BEIJING (Reuters) – China’s Communist Party chief Hu Jintao is seeking to cement his grip on power at a closed-door party meeting which began on Sunday while further whittling away at the residual influence of his predecessor, Jiang Zemin.
About 350 full and alternate members of the elite Central Committee opened a four-day plenary session which will decide the fate of Jiang ally Chen Liangyu, sacked as Shanghai party boss in September for channelling pension funds into illegal investments.
“It means that Hu Jintao is now more or less in full control, that the Jiang Zemin era has ended,” Joseph Cheng, a China watcher at City University of Hong Kong, said of Chen’s downfall.
The plenum, the sixth since Hu replaced Jiang as party chief in 2002, opened in Beijing, the official Xinhua news agency said without giving further details.
Analysts expect the meeting to strip Chen of his party membership and possibly turn his case over for prosecution.
In a power play, Hu took on Shanghai, Jiang’s political stronghold and China’s financial hub, to root out official graft and instil loyalty.
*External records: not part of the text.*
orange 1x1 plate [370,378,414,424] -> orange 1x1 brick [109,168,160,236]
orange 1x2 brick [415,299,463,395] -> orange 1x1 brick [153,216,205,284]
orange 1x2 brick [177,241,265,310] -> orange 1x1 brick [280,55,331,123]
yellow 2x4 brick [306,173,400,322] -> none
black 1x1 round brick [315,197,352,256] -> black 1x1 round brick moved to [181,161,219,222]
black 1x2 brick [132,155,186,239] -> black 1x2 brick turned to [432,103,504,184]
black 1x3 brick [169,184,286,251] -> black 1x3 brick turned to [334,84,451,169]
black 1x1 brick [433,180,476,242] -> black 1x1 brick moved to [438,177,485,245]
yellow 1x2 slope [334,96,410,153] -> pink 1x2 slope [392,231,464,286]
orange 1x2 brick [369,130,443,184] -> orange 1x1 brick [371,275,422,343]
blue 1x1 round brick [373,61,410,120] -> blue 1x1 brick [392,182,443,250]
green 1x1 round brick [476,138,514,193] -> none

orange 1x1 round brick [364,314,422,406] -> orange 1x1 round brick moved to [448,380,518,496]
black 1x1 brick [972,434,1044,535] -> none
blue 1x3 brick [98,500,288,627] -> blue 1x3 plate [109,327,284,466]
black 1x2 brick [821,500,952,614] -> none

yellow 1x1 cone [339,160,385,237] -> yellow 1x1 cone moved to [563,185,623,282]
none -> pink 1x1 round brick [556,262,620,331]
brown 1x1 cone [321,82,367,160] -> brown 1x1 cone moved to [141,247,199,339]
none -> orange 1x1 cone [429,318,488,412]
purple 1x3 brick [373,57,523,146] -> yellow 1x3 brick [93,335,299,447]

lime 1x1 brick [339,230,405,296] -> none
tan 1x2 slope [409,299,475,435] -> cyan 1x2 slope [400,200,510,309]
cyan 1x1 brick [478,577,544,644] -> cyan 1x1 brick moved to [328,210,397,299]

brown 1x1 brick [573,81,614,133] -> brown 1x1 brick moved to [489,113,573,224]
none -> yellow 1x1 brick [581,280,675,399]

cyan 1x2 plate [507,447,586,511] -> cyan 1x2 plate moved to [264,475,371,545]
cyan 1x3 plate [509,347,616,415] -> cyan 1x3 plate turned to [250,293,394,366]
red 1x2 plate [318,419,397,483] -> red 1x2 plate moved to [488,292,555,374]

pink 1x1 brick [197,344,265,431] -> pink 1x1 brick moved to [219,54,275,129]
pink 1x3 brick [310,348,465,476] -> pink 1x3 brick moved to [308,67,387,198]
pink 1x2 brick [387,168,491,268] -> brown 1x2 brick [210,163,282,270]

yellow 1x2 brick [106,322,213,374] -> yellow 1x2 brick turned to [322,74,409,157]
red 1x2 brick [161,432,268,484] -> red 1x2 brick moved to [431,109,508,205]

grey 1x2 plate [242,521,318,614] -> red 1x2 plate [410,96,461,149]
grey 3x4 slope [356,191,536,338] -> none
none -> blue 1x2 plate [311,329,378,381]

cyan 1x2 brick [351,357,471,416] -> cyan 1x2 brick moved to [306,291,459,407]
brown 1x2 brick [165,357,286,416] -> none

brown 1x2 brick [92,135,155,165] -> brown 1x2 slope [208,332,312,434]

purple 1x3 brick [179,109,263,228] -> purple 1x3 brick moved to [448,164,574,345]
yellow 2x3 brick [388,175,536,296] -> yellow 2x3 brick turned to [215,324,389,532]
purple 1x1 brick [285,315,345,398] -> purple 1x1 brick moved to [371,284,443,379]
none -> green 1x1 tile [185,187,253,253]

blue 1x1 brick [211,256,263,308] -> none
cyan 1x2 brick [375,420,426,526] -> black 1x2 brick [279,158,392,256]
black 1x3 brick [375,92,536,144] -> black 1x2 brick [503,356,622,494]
Chen’s downfall crippled the “Shanghai Gang” of Jiang allies and proteges.
Chen and other independent-minded local leaders had defied the central government’s moves to cool the overheating economy.
“Take one out as a warning to a hundred,” political commentator Liang Kezhi said, quoting a Chinese saying.
Chen also lost his seat on the party’s 24-member Politburo, the first member of the decision-making body to be dismissed since 1995 when Jiang purged and jailed Beijing party boss Chen Xitong. The two Chens are not related.
HARMONIOUS SOCIETY
The plenum, or full assembly, of China’s ruling body is set to endorse Hu’s doctrine of building a “harmonious society” which will eventually replace Jiang’s “Three Represents” theory, which opened the party’s doors to private entrepreneurs.
Analysts say Hu’s doctrine is aimed at correcting Jiang’s mistakes while keeping his prestige intact and resolving a plethora of problems held over from the Jiang era.
Reforms during Jiang’s 13-year watch have been blamed for a yawning gap between rich and poor and between wealthy coastal regions and the impoverished hinterland.
Exorbitant medical, school and housing costs, land grabs and pollution spawned tens of thousands of protests a year.
The plenum will discuss policies aimed at achieving greater social equality and expanding inner-party democracy, analysts said.
Shanghai Mayor Han Zheng has been named the city’s acting party chief in an apparent attempt to contain any political fall-out from Chen’s ousting.
The jockeying is not limited to Shanghai. In the run-up to the plenum, Hu appointed a political ally as governor of the southern province of Hunan and another as party boss of the southern region of Guangxi.
Hu is likely to promote more allies to key posts in an effort to further consolidate power ahead of the 17th Party Congress next year. This is when a far-reaching leadership reshuffle is expected to ease top members of Jiang’s old guard out of their posts. A congress is held once every five years.
“Between this party plenum and the 17th party congress will be a time when Hu Jintao will be able to really consolidate his own power by putting his own people in,” said David Zweig, a China watcher at Hong Kong University of Science and Technology.